Senate debates
Tuesday, 30 July 2019
Adjournment
Valedictory
8:40 pm
James Paterson (Victoria, Liberal Party) Share this | Hansard source
I rise to make some valedictory remarks about my friend, my mentor and my colleague Senator Mitch Fifield. Neither he or I could have known when, at age 19 as a precocious university student, I wandered into his office for my first day of my first real job that one day we would be colleagues here in this place. As Mitch talked about in his speech already tonight, my wife also worked for him at a different time—I stress, not at the same time. There was no interoffice romance. Given that you're in the camera shot, Mitch, please don't nod too vigorously when I say this, but I suspect she was a better staffer for you than I ever was. In fact, I say that with confidence, because once in this place Mitch gave me what a HR consultant would call a '360 degree review' of my performance at pace while walking down the corridor.

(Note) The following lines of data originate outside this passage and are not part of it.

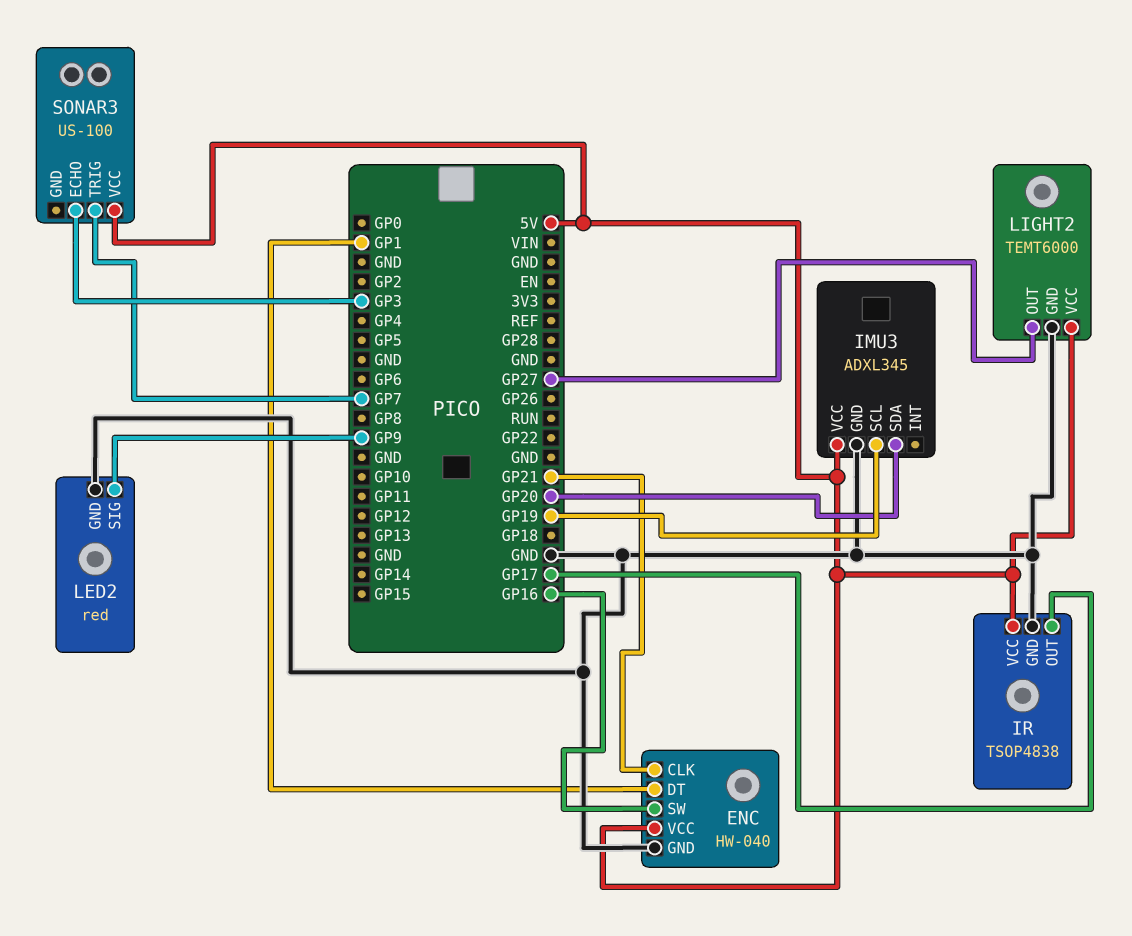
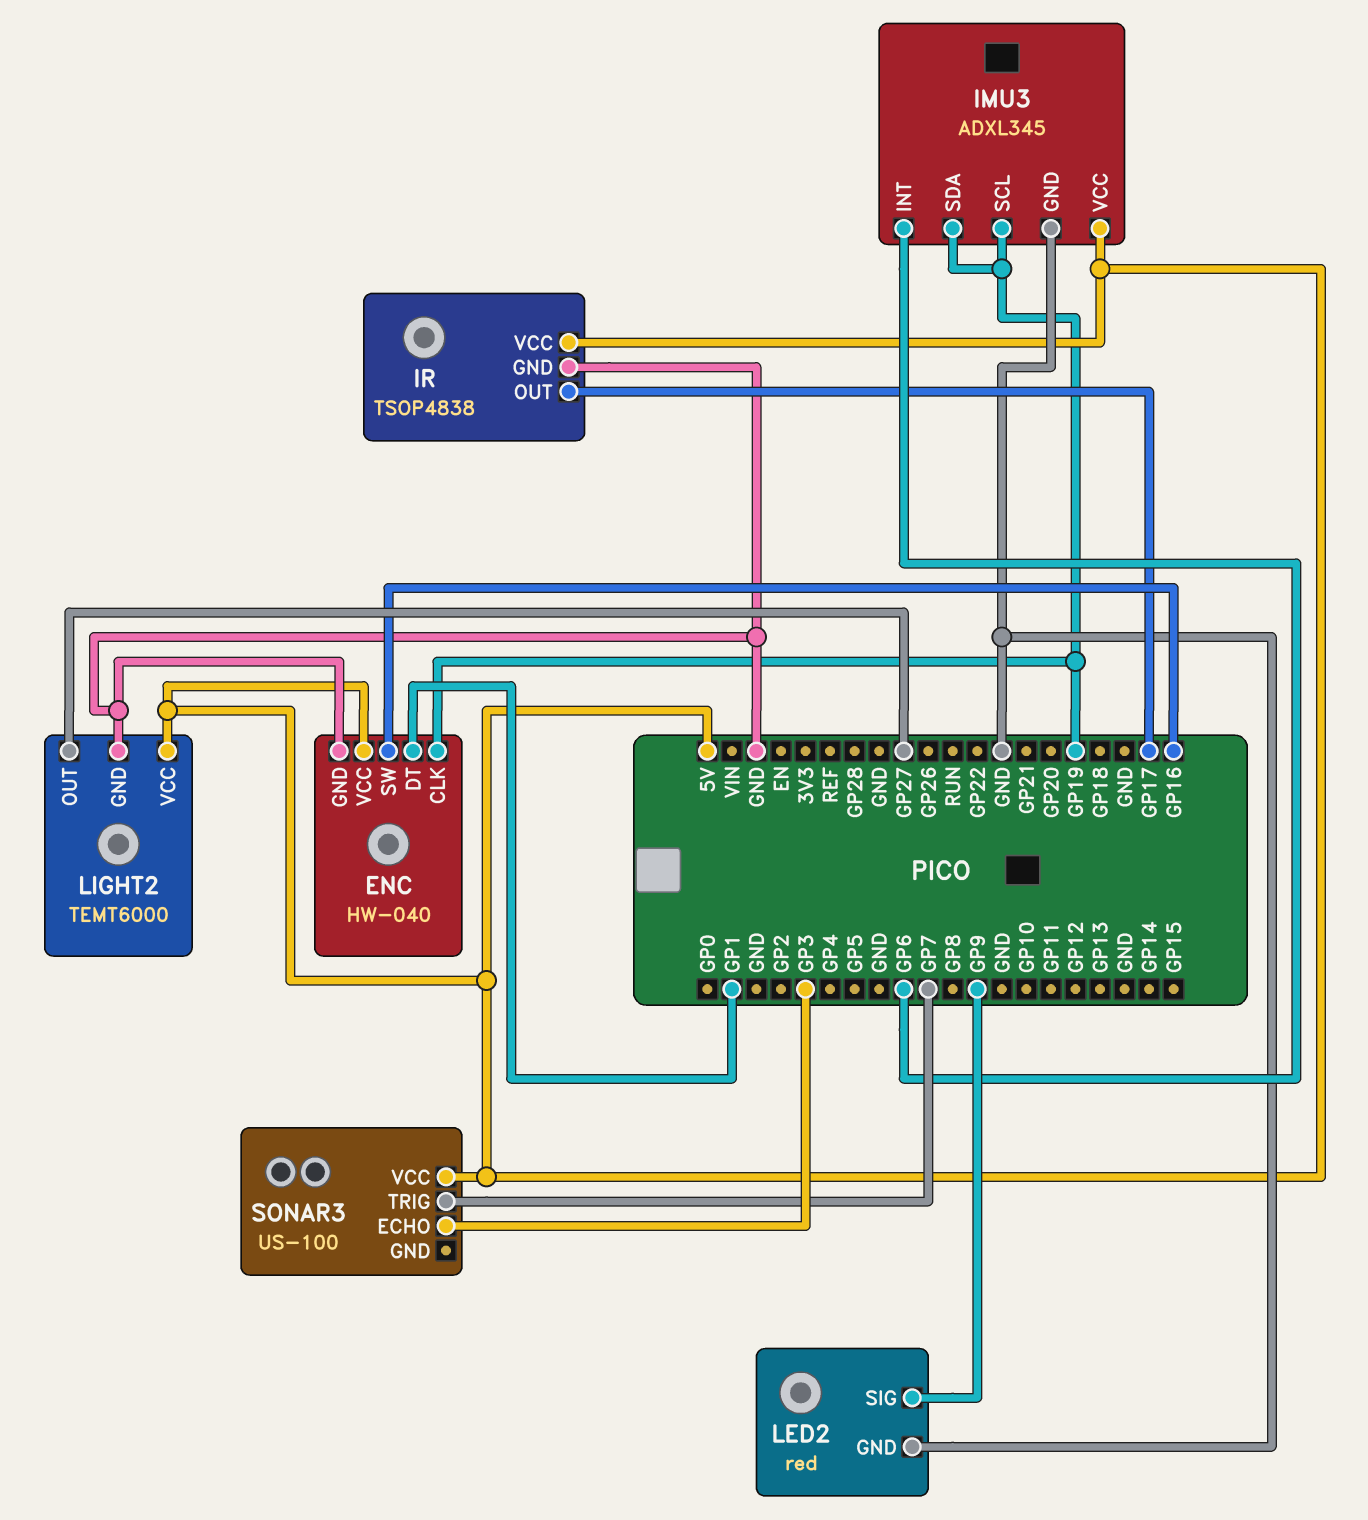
ENC pin CLK: GP21 -> GP19
IMU3 pin INT: none -> GP6
IMU3 pin SDA: GP20 -> GP19

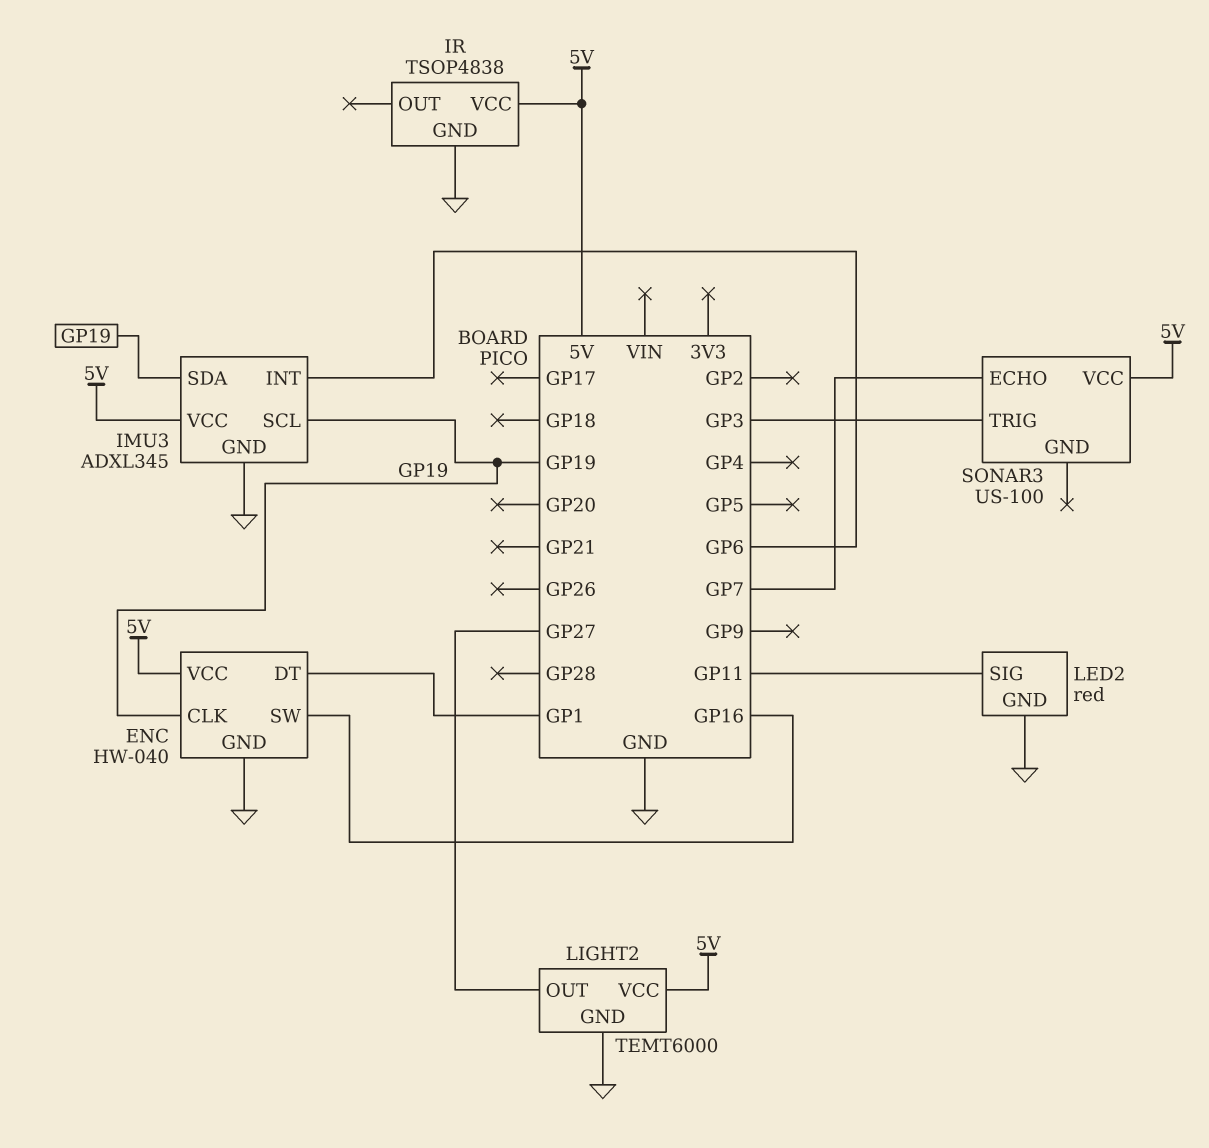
IR pin OUT: GP17 -> none
LED2 pin SIG: GP9 -> GP11
SONAR3 pin ECHO: GP3 -> GP7
SONAR3 pin TRIG: GP7 -> GP3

In politics sometimes we ask our staff to do menial things, but one menial task that I performed for Mitch had much wider significance. I delivered his resignation letter to the then Leader of the Opposition, Malcolm Turnbull, from the Liberal Party frontbench in 2009. I was later to issue the joint media release between himself, Senator Cormann and former Senator Brett Mason announcing that resignation from the frontbench. The year 2009 was a very significant year in Liberal Party history, and personally a very formative year for me. I think it's safe to say it shaped my views about politics and the Liberal Party, and they have stayed with me ever since.
Senator Fifield, Senator Cormann and former Senator Mason were the first three members of the then shadow ministry to resign over a point of principle, which was the opposition leader's plan to support Kevin Rudd's emissions trading scheme. When they did so they had no idea how events would flow from there. It's easy, with the benefit of hindsight and history, to look back at that time and say that they were on the right side of history and made the right call, because they were soon joined by many other colleagues who resigned from the frontbench. Ultimately, the party's position on that issue changed and, indeed, the leader changed. But there was no guarantee that that was going to be the case at that time. I think they showed remarkable courage and foresight, as three young, ambitious and up-and-coming frontbenchers who had only recently got their first stints on the frontbench, to put all that at risk on a point of principle. At the time they crossed the floor and voted against Kevin Rudd's emissions trading scheme time and time again on a very historic day in the Senate.
For that courage, I think the Liberal Party owes those three particular senators a great debt of gratitude, because, I believe, history would be very different if Mitch, Mathias and Brett did not take the stand they did at that time. It was an honour to work for Mitch while he did that and to observe the courage he showed under such immense pressure.
It was another of Mitch's achievements, though, that I appreciated on an even more personal level as a university student. In my first year of university, the old system of compulsory student unionism was still in place. At the University of Melbourne, in my first year, I paid a $450 compulsory fee to be a member of the student union, against my will, and it then took that money and spent it in a way that was against my values. In subsequent years, after Mitch and others successfully legislated VSU, the fee, no longer being compulsory, miraculously dropped to $100. It's amazing what the absence of compulsion—and the incentives that gives to an institution—can do. Sadly, as Mitch already noted in his contribution tonight, with the election of the Rudd government, that policy of voluntary student unionism was abolished, and a form of compulsory student unionism was reintroduced, with a new fee, to be capped at $250, and in my final year of university I was forced to pay that capped $250 fee—again, no surprise that the union sought to take as much as it could from students. It remains a matter of unresolved, unfinished business of this parliament that I hope we return to, so we can return to those glory days that Mitch and others helped achieve.
Mitch is going on to greater things at the UN, and I want to set out a KPI that I've given to him privately. He is of course going to be Australia's version of Nikki Haley at the UN, and so I expect to see from him a number of sassy pro-Israel speeches at the UN that quickly go viral on social media and across cable news in the United States and around the world! I have great confidence that Australia's values will be ably and forthrightly represented by Senator Fifield over there in New York.
Mitch, thank you for your support for me and for your friendship. Thank you for your service to our great home state of Victoria. Thank you for your service to our wonderful Liberal Party. You leave a great legacy of which you and your family can be very proud, and I feel very honoured to have had this brief time overlapping with yours here in this place.